October 5, 2020

Final Regulations: Foreign Person’s Sale/Exchange of Partnership Interest

Final Regulations: Foreign Person’s Sale/Exchange of Partnership Interest International Tax

In December 2018, proposed regulations were issued related to new Internal Revenue Code Section 864(c)(8). Under this new code section, a foreign person’s gain or loss on the sale or exchange of a partnership interest in a trade or business in the U.S. is recognized to the extent such gain or loss would be considered effectively connected to the partnership, had the partnership sold all of its assets at fair market value. A foreign person is defined as a foreign individual or a foreign corporation.

On September 23, 2020, the IRS released final regulations which retained the basic approach of the proposed regulations.

Background

  • The proposed regulations in 2018 provided a three-step approach to arrive at a foreign person’s taxable gain or loss:

    Step 1: On the date of the transfer of a partnership interest by the foreign transferor, the partnership is deemed to have sold all its assets at fair market value and derived deemed gain or loss for each asset deemed sold on such date.

    Step 2: The partnership next determines if the gain or loss associated with each asset can be treated as effectively connected with the U.S. trade or business (“USEC”). To simplify application of various sourcing rules, the proposed regulations suggested that if the partnership maintained an office or fixed place of business in the U.S., all gains or loss from deemed sale of assets attributed to such office or fixed place of business was an effectively connected gain or loss (“office attribution rule”).

    Step 3: Finally, the foreign transferor’s distributive share of the effectively connected gain or loss is determined based on the outcome of Step 2 and other parameters.
  • Note that the computation does not include gain or loss associated with the sale or exchange of a U.S. real property interest.

The IRS released final regulations retaining the basic approach of the proposed regulations with certain revisions:

1. Applicability date

The final regulations apply to transfers occurring on or after December 26, 2018. They also apply to amounts includible in income after December 26, 2018, pursuant to an installment sale occurring after November 27, 2017, and before December 26, 2018.

2. Sourcing rules

  1. Final regulations modified sourcing rules to determine if the gain or loss on a deemed sale under Step 2 above is USEC.
  2. Only the gain or loss from the deemed sale of personal property (as opposed to all property) held by an office or fixed place of business of the partnership in the U.S. is treated as USEC.
  3. If the asset is an inventory, intangible, or depreciable personal property, and is held by an office or fixed place of business of the partnership in the U.S., the characteristic of gain or loss as USEC is determined by applying special sourcing rules as provided in the final regulations.
  4. If the partnership does not have an office or maintain a place of business in the U.S., or the asset being deemed sold is neither personal property nor inventory nor intangible property, general sourcing rules of the U.S. tax code should be used to determine USEC character of the gain or loss.

3. Ten-year exception

The final regulations retain the 10-year exception in determining whether the gain or loss is USEC. The 10-year period is shortened to the lesser of the 10-year period ending on the date of transfer or the period during which the partnership held the asset, for a partnership that has not existed for at least 10 years, or for a partnership that has not held an asset for at least 10 years. Conversely, the final regulations included in the 10-year period the period during which the asset generated effectively connected income or gain for the foreign transferor or the asset was used in the conduct of a U.S. trade or business by the foreign partner.

4. Treaty coordination

The foreign transferor can seek treaty benefits under the applicable U.S. income tax treaty to exempt gain or loss includible in income.

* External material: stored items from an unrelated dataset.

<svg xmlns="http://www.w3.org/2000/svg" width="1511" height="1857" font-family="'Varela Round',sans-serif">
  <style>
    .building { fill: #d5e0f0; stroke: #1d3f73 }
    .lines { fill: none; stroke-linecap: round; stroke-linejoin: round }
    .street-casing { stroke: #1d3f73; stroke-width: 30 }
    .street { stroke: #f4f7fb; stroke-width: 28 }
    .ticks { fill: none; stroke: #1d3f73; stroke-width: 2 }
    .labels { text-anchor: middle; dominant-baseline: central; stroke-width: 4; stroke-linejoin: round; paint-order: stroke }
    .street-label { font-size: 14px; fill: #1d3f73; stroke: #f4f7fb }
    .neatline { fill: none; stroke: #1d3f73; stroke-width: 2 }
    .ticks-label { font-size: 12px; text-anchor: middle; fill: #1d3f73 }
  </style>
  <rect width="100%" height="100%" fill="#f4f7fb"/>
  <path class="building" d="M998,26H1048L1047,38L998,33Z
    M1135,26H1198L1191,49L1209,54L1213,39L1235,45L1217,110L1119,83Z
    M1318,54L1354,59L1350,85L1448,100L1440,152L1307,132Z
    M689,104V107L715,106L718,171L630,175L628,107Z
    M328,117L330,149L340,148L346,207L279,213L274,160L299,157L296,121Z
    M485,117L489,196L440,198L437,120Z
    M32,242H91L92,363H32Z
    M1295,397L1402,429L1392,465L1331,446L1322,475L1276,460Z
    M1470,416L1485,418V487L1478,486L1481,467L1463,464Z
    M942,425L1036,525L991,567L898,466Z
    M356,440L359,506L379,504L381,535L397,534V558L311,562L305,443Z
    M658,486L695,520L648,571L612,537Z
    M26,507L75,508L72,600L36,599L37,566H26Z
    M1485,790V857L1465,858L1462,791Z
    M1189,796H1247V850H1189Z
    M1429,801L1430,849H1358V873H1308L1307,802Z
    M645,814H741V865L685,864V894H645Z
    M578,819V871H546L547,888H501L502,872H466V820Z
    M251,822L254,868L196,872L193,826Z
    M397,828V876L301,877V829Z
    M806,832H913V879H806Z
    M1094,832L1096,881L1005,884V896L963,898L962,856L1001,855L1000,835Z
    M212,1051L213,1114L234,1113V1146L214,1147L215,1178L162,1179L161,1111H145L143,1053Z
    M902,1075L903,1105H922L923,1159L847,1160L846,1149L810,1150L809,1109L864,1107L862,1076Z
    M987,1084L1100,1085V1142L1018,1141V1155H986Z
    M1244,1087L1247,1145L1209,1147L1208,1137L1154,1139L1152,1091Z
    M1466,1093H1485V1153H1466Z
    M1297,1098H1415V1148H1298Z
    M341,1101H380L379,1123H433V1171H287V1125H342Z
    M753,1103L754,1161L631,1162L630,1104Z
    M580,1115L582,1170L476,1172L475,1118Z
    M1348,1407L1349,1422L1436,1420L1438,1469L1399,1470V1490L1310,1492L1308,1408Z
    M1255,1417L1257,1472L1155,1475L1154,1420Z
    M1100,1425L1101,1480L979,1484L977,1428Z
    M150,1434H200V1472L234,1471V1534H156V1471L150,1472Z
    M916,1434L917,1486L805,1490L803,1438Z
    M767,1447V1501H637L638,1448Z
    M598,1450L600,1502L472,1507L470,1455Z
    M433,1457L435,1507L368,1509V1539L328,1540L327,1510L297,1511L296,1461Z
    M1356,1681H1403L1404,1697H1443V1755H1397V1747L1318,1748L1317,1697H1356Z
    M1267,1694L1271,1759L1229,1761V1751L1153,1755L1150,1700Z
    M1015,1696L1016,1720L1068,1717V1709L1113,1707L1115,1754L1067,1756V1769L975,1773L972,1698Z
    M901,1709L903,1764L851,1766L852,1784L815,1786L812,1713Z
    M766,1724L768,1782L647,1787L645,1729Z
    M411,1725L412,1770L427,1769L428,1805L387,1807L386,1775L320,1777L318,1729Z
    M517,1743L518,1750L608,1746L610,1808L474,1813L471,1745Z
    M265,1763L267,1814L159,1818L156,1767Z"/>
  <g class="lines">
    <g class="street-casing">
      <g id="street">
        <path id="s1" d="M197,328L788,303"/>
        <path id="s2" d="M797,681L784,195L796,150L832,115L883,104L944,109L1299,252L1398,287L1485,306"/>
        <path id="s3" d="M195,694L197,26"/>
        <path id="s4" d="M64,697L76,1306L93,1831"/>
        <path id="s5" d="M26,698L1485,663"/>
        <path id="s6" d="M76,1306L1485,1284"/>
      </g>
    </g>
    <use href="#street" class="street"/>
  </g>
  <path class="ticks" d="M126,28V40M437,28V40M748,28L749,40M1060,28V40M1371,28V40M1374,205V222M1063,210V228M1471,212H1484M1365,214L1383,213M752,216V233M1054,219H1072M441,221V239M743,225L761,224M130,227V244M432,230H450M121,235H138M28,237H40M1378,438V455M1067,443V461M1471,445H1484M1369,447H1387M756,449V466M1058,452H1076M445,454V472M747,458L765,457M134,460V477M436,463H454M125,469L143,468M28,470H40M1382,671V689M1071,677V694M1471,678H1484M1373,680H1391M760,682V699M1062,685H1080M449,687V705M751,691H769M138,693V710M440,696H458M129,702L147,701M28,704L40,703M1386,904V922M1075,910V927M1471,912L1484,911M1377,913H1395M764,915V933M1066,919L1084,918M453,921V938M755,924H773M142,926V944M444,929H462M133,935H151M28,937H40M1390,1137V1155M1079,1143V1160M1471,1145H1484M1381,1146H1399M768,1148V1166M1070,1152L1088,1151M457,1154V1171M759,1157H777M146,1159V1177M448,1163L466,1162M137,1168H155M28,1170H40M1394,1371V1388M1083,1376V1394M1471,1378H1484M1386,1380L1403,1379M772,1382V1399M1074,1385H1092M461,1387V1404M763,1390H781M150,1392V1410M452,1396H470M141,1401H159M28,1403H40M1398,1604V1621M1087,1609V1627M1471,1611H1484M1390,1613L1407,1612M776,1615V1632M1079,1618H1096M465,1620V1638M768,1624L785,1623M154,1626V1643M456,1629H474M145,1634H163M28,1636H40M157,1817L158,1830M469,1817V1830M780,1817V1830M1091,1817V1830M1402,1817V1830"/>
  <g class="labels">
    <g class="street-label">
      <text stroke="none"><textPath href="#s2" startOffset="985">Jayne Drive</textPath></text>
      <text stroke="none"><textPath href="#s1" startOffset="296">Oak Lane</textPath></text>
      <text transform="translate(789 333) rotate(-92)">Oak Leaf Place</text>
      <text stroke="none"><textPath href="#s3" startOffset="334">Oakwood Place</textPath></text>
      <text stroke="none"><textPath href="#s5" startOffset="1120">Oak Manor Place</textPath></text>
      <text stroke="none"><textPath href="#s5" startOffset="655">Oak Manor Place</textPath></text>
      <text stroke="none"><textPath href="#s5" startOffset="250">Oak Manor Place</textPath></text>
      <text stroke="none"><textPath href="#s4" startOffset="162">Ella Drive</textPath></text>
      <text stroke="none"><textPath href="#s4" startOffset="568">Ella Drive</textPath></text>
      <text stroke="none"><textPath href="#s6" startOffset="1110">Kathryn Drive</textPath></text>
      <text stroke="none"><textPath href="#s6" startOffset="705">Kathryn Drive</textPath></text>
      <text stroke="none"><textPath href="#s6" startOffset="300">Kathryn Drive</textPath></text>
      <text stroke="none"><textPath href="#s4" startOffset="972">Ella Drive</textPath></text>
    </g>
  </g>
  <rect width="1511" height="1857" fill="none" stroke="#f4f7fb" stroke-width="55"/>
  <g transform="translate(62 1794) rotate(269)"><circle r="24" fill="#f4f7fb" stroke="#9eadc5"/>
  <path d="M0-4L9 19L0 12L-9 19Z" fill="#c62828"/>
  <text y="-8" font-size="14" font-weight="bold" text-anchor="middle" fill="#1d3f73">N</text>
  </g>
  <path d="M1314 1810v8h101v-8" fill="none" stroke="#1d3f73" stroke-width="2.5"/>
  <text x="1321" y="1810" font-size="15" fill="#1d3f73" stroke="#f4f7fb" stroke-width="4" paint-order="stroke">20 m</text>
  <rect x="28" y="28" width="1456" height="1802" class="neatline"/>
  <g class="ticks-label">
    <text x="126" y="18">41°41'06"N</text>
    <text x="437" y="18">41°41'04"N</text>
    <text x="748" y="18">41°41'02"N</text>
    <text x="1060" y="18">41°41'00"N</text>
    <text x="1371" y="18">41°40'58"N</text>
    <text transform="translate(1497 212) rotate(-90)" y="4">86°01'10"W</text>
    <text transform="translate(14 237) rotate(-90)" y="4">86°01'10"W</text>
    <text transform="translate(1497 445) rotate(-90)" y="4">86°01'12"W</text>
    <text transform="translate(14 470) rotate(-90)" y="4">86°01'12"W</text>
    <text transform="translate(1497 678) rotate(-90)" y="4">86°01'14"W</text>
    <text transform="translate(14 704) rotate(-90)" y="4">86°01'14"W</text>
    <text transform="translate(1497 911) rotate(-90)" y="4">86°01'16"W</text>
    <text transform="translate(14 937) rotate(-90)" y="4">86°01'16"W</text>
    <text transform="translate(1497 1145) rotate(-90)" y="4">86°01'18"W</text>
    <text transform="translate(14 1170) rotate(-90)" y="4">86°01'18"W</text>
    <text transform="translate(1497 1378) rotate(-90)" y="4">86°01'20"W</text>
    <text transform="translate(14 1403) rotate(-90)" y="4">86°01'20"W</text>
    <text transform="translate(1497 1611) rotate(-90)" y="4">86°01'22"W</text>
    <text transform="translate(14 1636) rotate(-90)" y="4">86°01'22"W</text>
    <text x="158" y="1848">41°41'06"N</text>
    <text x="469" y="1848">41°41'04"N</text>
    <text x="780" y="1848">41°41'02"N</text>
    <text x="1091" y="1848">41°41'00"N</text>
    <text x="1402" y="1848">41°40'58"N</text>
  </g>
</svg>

5. Clarification of coordination rules

The final regulations clarify that any transfer of interest in a partnership as part of any non-recognition transaction under the tax code will not be subject to Code Sec. 864(c)(8). In addition, if the partnership owns U.S. real property interest, gain or loss recognition, if any, will be subject to the gain recognition provisions related to U.S. real property interest and not this section.

6. Partner-specific exclusions and exceptions

The final regulations clarify that the foreign transferor’s distributive share of taxable gain or loss does not include any amount excludible from the foreign transferor’s gross income or otherwise exempt from U.S. federal income tax.